» EXERCISE INSTRUCTIONS
Down to the last line, restate the records below word for word, dropping every image.

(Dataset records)
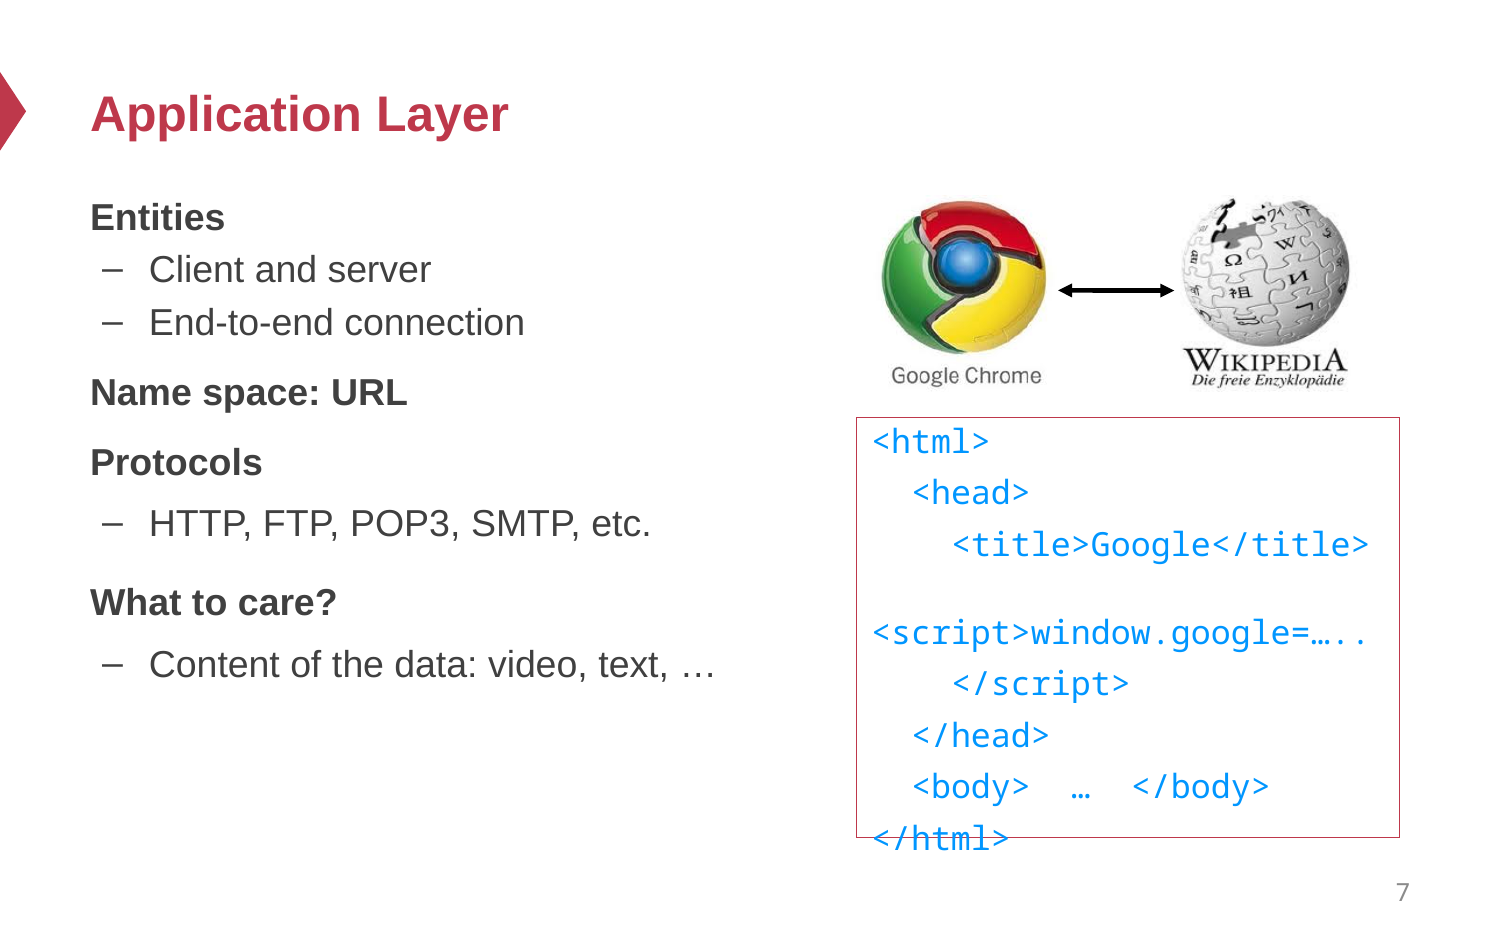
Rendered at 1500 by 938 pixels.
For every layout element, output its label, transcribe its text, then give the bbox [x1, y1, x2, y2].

slide_number 7 [1074, 868, 1425, 919]
text_box <html> <head> <title>Google</title> <script>window.google=….. </script> </head> <body> … </body> </html> [856, 417, 1400, 838]
title Application Layer [75, 37, 1425, 185]
list Entities Client and server End-to-end connection Name space: URL Protocols HTTP, FTP, POP3, SMTP, etc. What to care? Content of the data: video, text, … [75, 185, 1425, 804]
picture [1105, 195, 1426, 392]
picture [850, 195, 1064, 392]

» SOLUTION BELOW
Rendered at 1500 by 938 pixels.
For every layout element, output its label, transcribe its text, then give the bbox [x1, y1, x2, y2].

slide_number 7 [1074, 868, 1425, 919]
text_box <html> <head> <title>Google</title> <script>window.google=….. </script> </head> <body> … </body> </html> [856, 417, 1400, 838]
title Application Layer [75, 37, 1425, 185]
list Entities Client and server End-to-end connection Name space: URL Protocols HTTP, FTP, POP3, SMTP, etc. What to care? Content of the data: video, text, … [75, 185, 1425, 804]
picture [1105, 195, 1426, 392]
picture [850, 195, 1064, 392]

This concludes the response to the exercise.